Symptoms of context overflow:
- The AI starts using
getSession()again (it forgot the rule) - Generated code contradicts instructions from earlier in the conversation
- The AI starts repeating itself or generating generic code
The fix: Start a new conversation. Your .mdc rules survive conversation resets because they're loaded from disk, not from chat history. This is the entire architectural advantage of rule files over prompt engineering.
MCP (Model Context Protocol) lets your AI connect to external tools directly from your IDE.
With the 4 MCP servers in Vibe Stack, your AI can:
- Read your GitHub PRs — "Review the latest PR and tell me if it violates any of our architecture rules"
- Inspect your Supabase schema — "Check if all tables have RLS enabled and flag any that don't"
- Navigate your file system — "Find all files that import from the deprecated auth-helpers package"
- Browse your running app — "Take a screenshot of the /dashboard page and tell me if the layout matches the mockup"
Code is only half of a SaaS. The other half is distribution, lead capture, and customer management.
The 3 n8n workflows included in Vibe Stack automate:
- Lead Capture — Every GitHub star triggers an automated welcome email with a link to your paid product
- Content Distribution — New Dev.to articles are automatically promoted on social media
- Customer Onboarding — Every Gumroad sale creates a CRM entry and sends a branded onboarding email
These workflows replace tools like Mailchimp ($50/mo), Zapier ($30/mo), and a CRM ($30/mo) — saving $110/month on a self-hosted n8n instance.
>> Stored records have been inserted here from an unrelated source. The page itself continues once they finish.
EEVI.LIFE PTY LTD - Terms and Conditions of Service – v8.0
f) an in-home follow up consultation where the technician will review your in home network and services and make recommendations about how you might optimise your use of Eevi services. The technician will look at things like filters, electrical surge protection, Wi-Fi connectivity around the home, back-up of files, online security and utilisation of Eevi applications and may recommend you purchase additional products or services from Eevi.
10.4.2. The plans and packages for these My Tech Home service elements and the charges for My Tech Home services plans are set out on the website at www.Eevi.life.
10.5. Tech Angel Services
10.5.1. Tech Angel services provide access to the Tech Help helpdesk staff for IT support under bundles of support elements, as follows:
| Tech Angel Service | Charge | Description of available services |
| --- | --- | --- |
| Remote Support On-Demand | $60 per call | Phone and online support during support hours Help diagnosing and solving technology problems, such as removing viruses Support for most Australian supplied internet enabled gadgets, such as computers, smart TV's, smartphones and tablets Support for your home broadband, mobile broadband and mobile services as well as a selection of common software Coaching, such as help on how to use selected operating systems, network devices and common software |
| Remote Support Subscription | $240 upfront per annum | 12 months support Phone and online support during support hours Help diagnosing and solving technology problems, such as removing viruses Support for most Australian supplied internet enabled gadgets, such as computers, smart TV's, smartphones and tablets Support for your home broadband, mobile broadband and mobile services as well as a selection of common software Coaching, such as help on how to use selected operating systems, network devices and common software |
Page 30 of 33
For any new feature, use this exact prompt template:
I need to build [FEATURE NAME].
Context:
- This is a [Next.js 15 / React 19 / Supabase] project
- The user is authenticated via cookie-based Supabase SSR
- We use Server Components by default, Client Components only when needed
- All server actions use Zod validation and return ActionResponse<T>
Requirements:
[List specific requirements]
Before writing code:
1. Create an Architectural Plan listing all files to create/modify
2. Specify Server vs Client for each component (justify)
3. List database changes (tables, columns, RLS policies)
4. Identify security considerations
5. Estimate the number of implementation phases
Wait for my approval before implementing.
This template encodes all of your architectural constraints into a single reusable block, ensuring consistent high-quality output regardless of which model you're using.
Happy Vibe Coding. Build fast, ship secure, and let the AI do the heavy lifting — within the guardrails you've set.